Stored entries
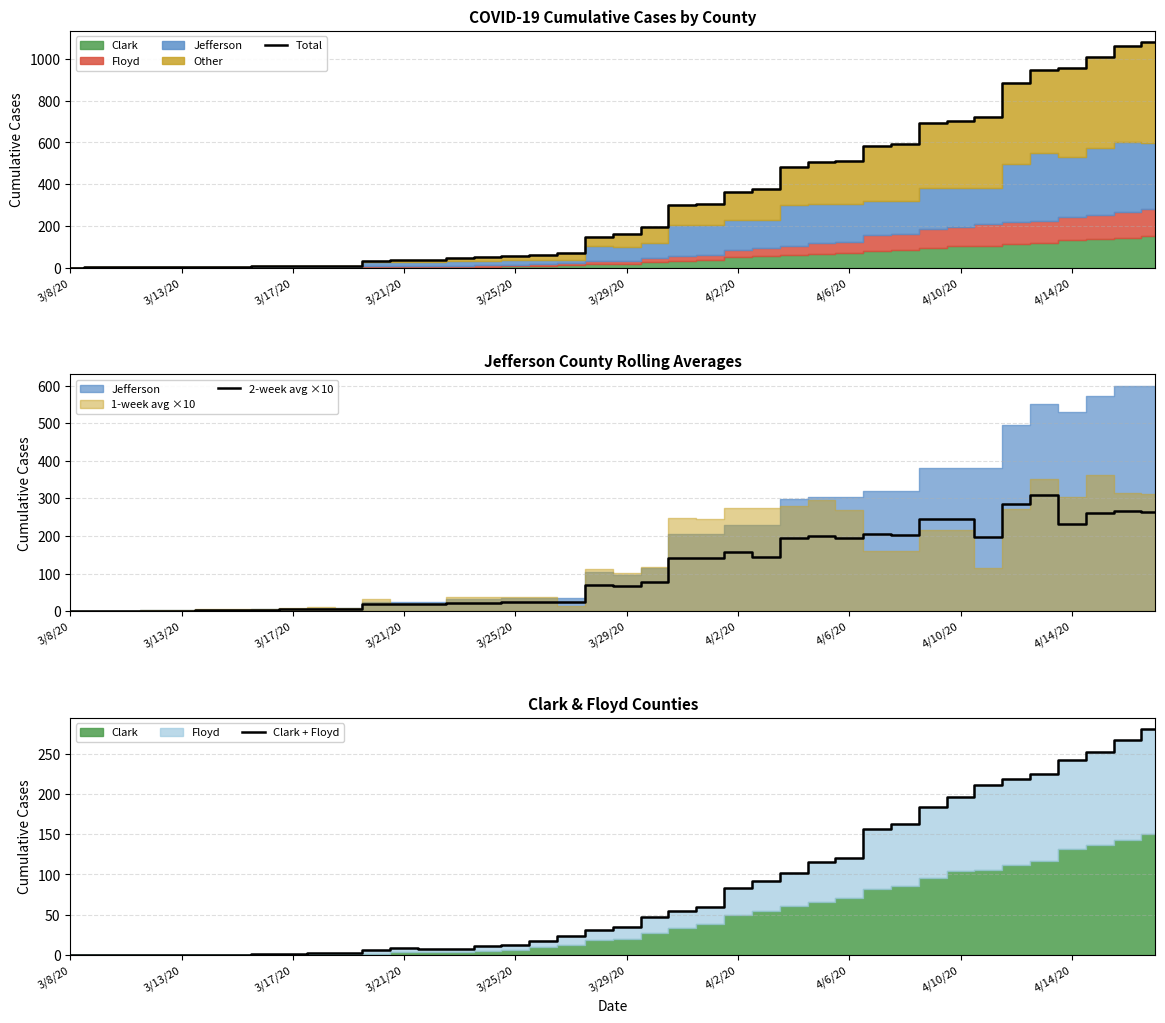

What is the maximum value for Total?

1081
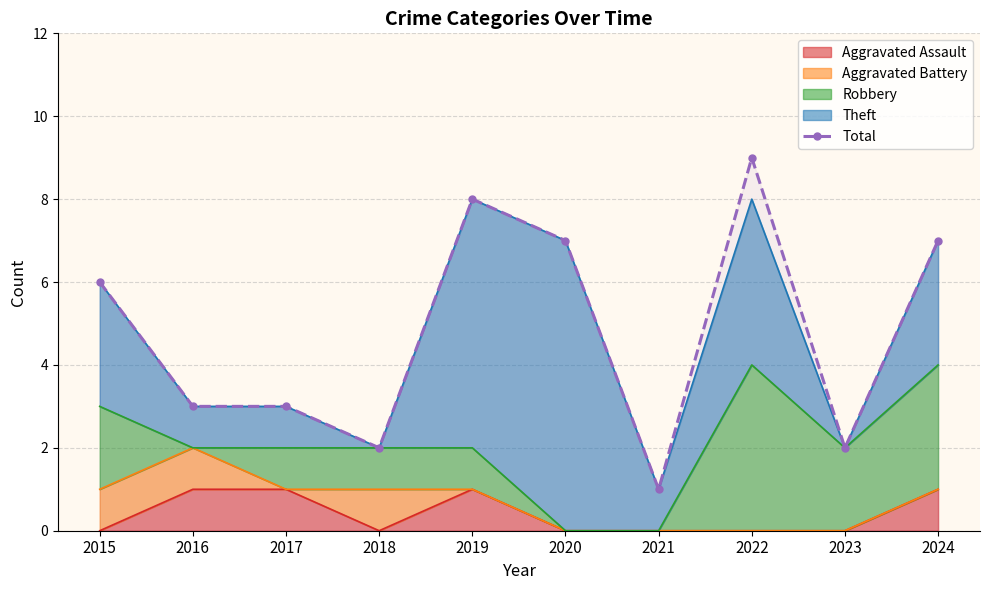

What is the difference between the values at 2023 and 2016?

1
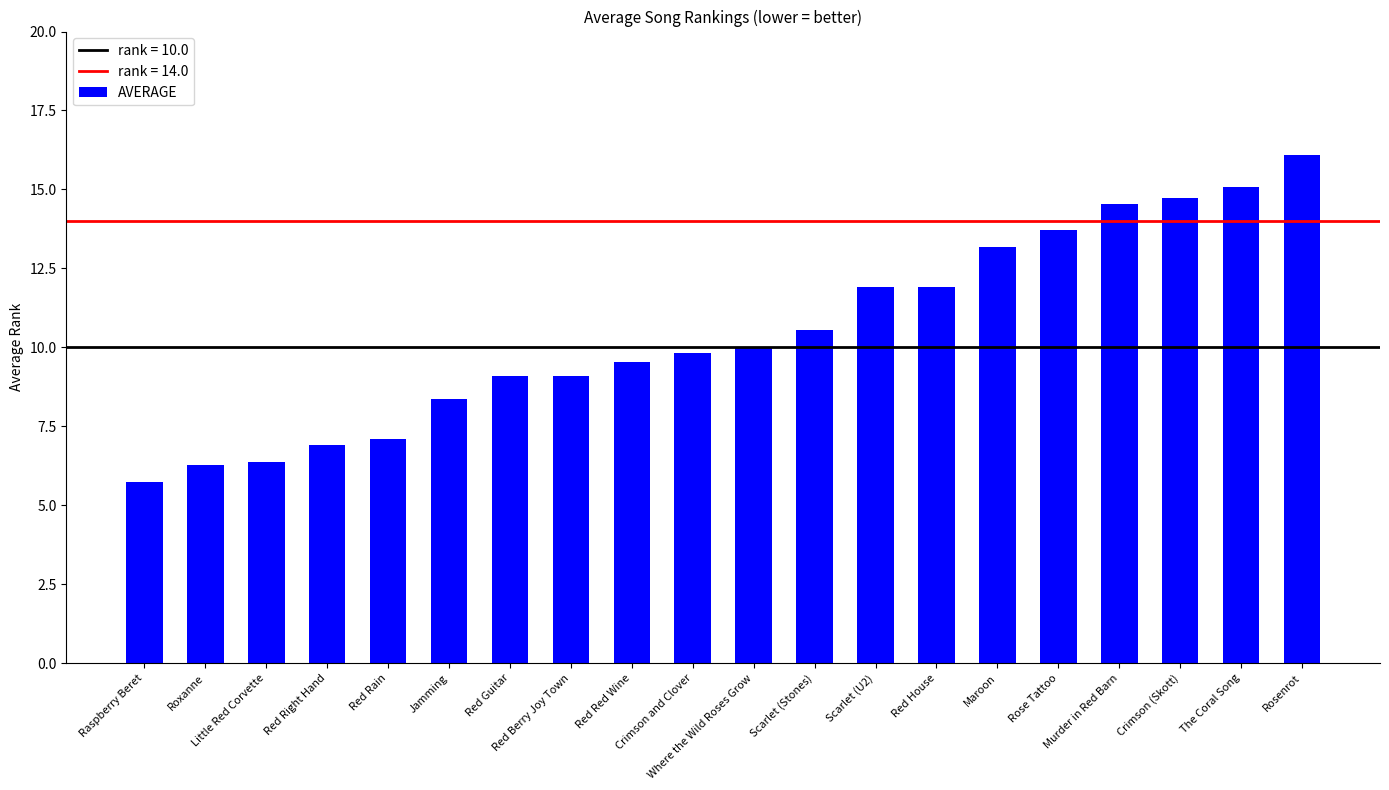

Where is the data nearest to the value 10?

Where the Wild Roses Grow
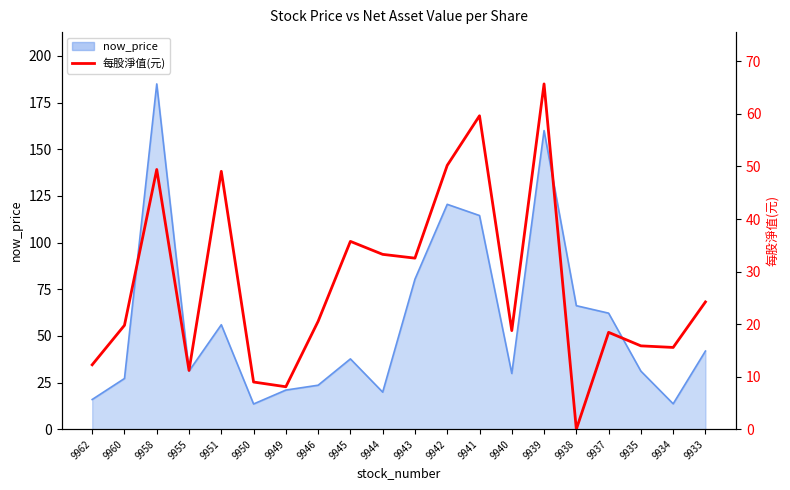

Between 9949 and 9941, which is larger?

9941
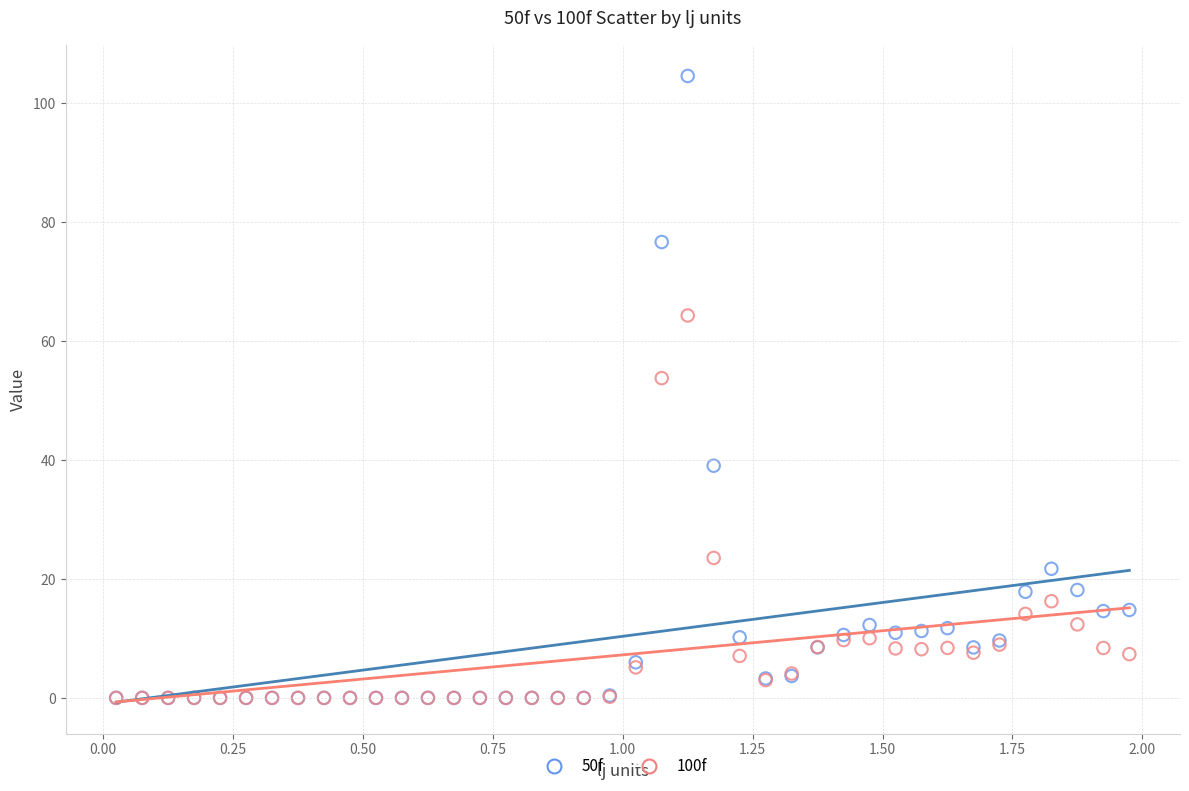

Across all series, what Y value is closest to 52?

53.8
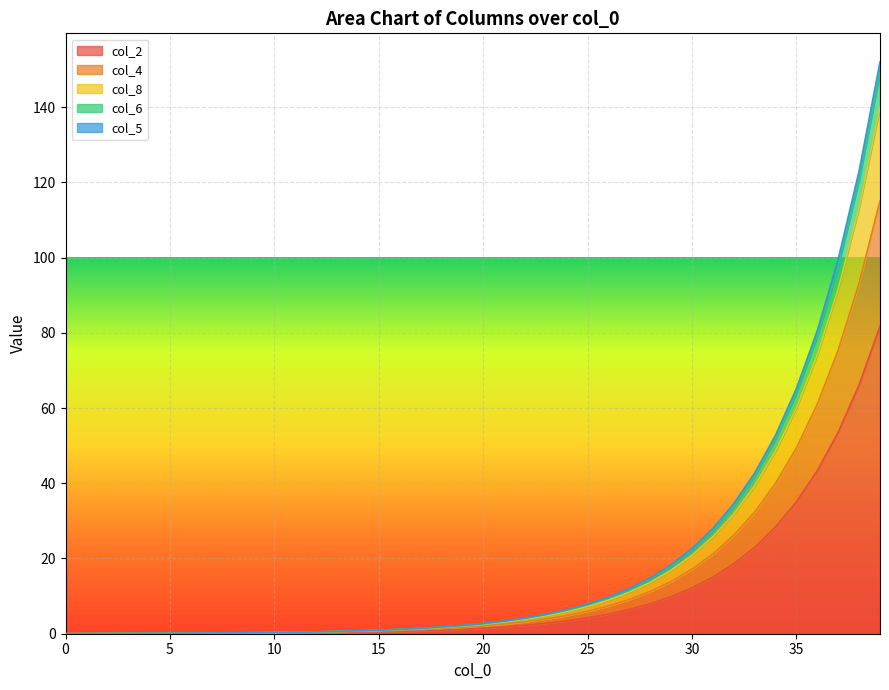

What is the total value across all series at 5?

0.1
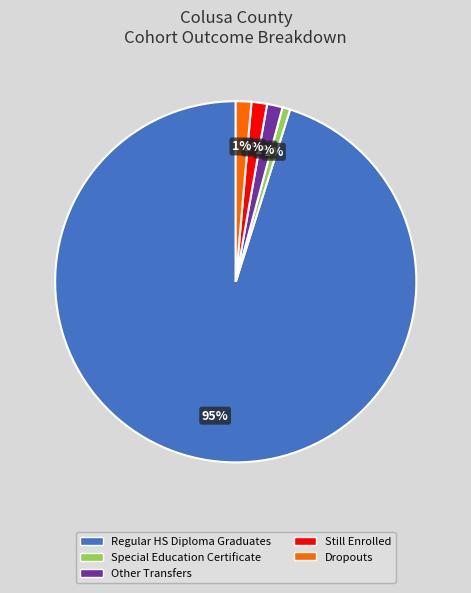

To the nearest percent, what portion does Other Transfers represent?

1%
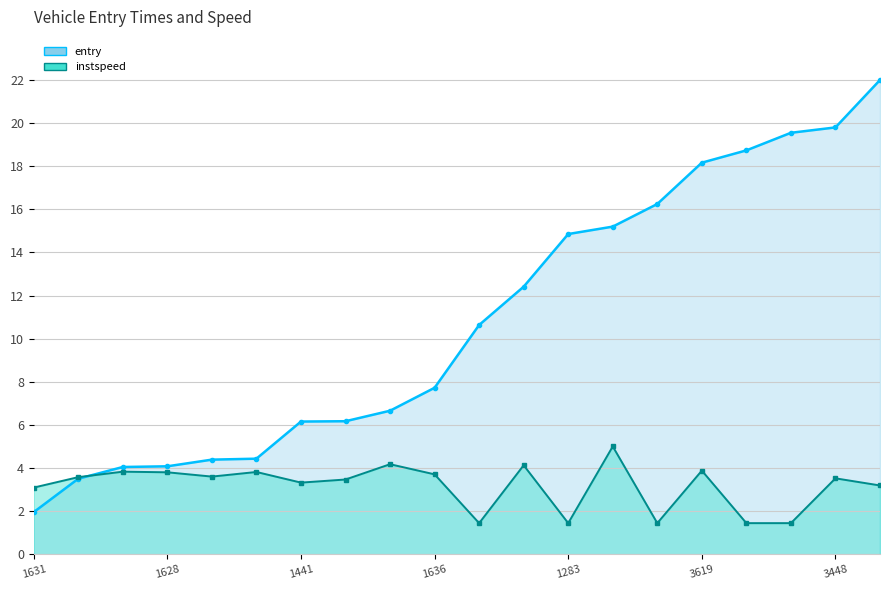

Which series has the largest total across all categories?

entry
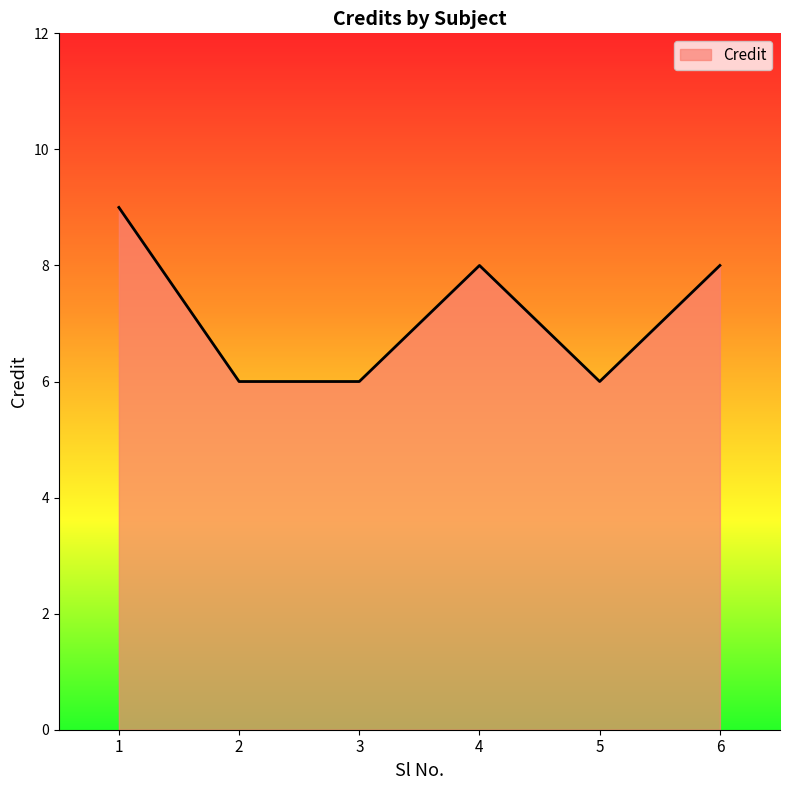

What is the sum of all values?

43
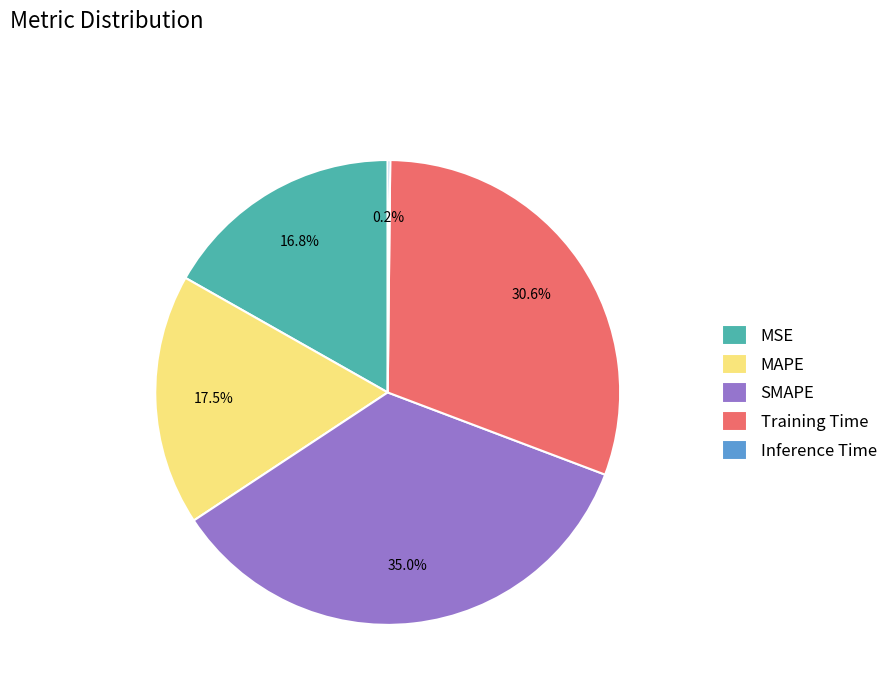

Is Training Time the majority of the pie?

No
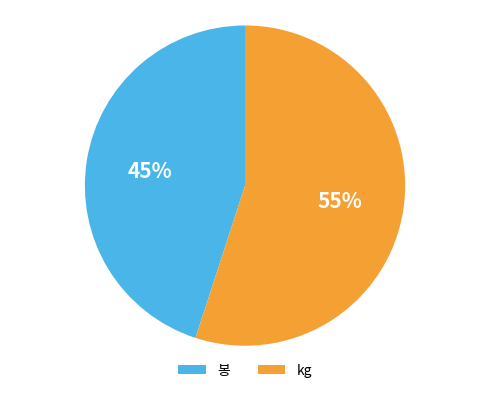

To the nearest percent, what percentage of the pie is 봉?

45%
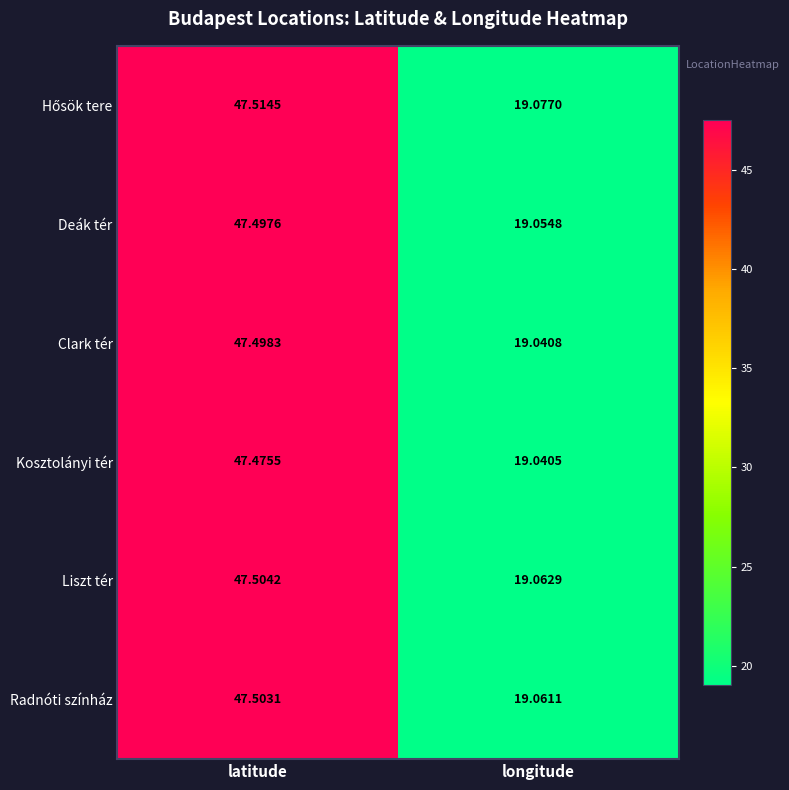

Which label corresponds to the largest value in the chart?

latitude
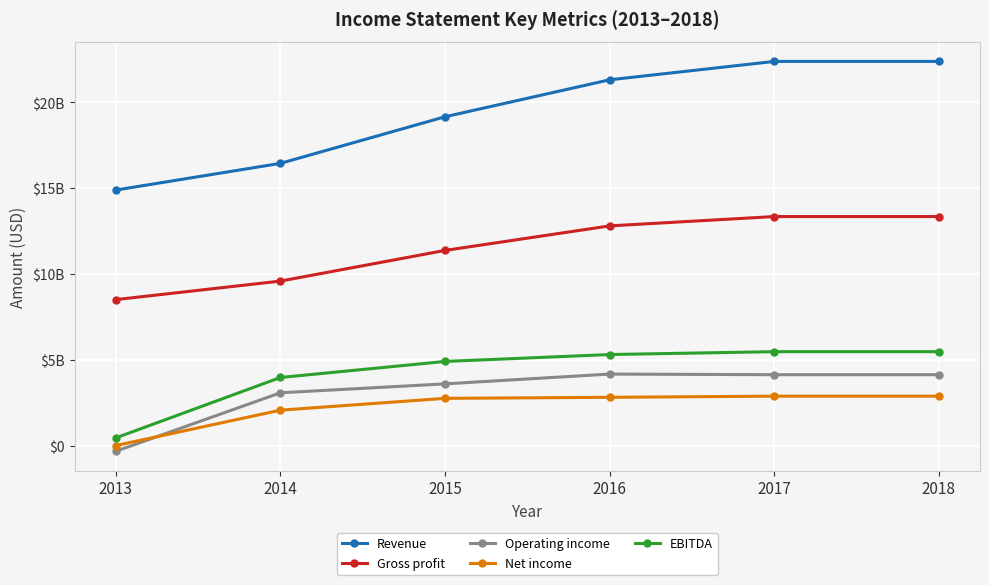

What are all the series names shown in the legend?

Revenue, Gross profit, Operating income, Net income, EBITDA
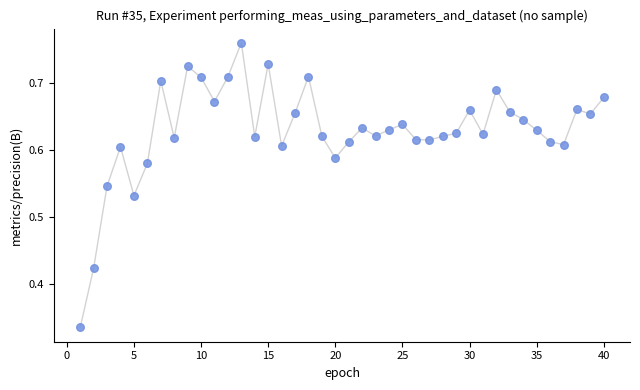

What is the range of X values (max minus min)?

39.0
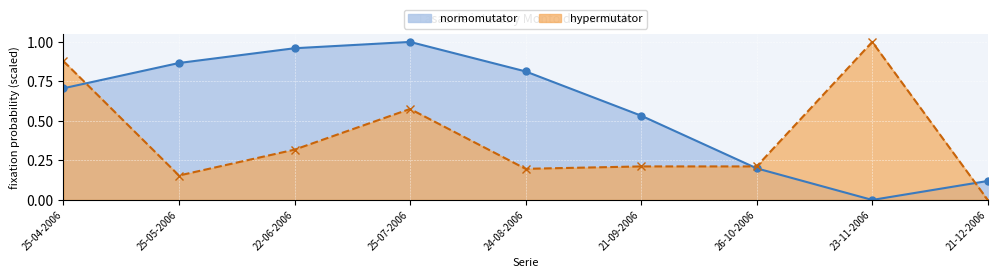

What is the difference between the second highest and second lowest values in the normomutator series?

0.8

## Written task
Pull out the text of every item above, line for line and without changes. Leave the pictures out.

## Your response
What is the maximum value for Total?

1081

What is the difference between the values at 2023 and 2016?

1

Where is the data nearest to the value 10?

Where the Wild Roses Grow

Between 9949 and 9941, which is larger?

9941

Across all series, what Y value is closest to 52?

53.8

What is the total value across all series at 5?

0.1

To the nearest percent, what portion does Other Transfers represent?

1%

Which series has the largest total across all categories?

entry

What is the sum of all values?

43

Is Training Time the majority of the pie?

No

To the nearest percent, what percentage of the pie is 봉?

45%

Which label corresponds to the largest value in the chart?

latitude

What are all the series names shown in the legend?

Revenue, Gross profit, Operating income, Net income, EBITDA

What is the range of X values (max minus min)?

39.0

What is the difference between the second highest and second lowest values in the normomutator series?

0.8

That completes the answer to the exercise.